U.S.-traded spot Ethereum exchange-traded funds (ETFs) saw net inflows of over $240.3 million on Wednesday, outpacing the $164.5 million in Bitcoin ETF inflows. This was the 18th consecutive day of positive inflows into spot Ethereum ETFs.
$240 Million Inflow into Spot Ethereum ETFs: Outpacing Bitcoin
BlackRock’s ETHA fund led the way with $163.6 million in inflows on Wednesday, followed by Fidelity’s FBTC fund with $37.28 million, according to data provider SoSoValue. Grayscale’s Mini Ethereum Trust and ETHE funds also saw positive inflows, while Bitwise’s BITW fund also joined the list.
Interest in ETH ETFs Increases on DeFi and Regulation Signals
The U.S. Securities and Exchange Commission’s (SEC) greenlight of potential exemptions for DeFi has driven investor interest in Ethereum, according to Nick Ruck, Director of Research at LVRG. “While Bitcoin is breaking records and altcoins saw all-time highs last year, investors now believe Ethereum is still undervalued,” he said.

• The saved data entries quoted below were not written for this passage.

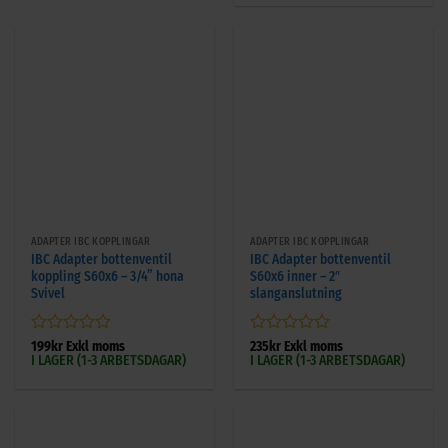
5
ADAPTER IBC KOPPLINGAR
ADAPTER IBC KOPPLINGAR
IBC Adapter bottenventil
IBC Adapter bottenventil
koppling S60x6 – 3/4” hona
S60x6 inner – 2″
Svivel
slanganslutning
Betygsatt
Betygsatt
199
kr
Exkl moms
235
kr
Exkl moms
I LAGER (1-3 ARBETSDAGAR)
I LAGER (1-3 ARBETSDAGAR)
0
0
av
av
5
5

SEC Commissioner Paul Atkins, speaking at the agency’s recent Crypto Task Force meeting, emphasized the need to protect personal property in the digital environment and made statements in favor of DeFi. These statements, along with stablecoin regulations and private sector developments, have strengthened interest in Ethereum.
Ethereum Derivatives Trading Surpasses Bitcoin
Ethereum’s derivatives trading volume has surpassed $106 billion, surpassing Bitcoin’s $80.5 billion volume on the same day, according to Coinglass data, reflecting the growing interest of institutional investors in the ETH ecosystem.
The ETH price rose above $2,800 on Wednesday, reaching its highest level since February, but is down 0.34% in the last 24 hours to trade at $2,769.
The Pectra upgrade, which went live earlier in the year, rekindled developer interest by addressing the inherent issues with the Ethereum network, such as scalability and cost efficiency.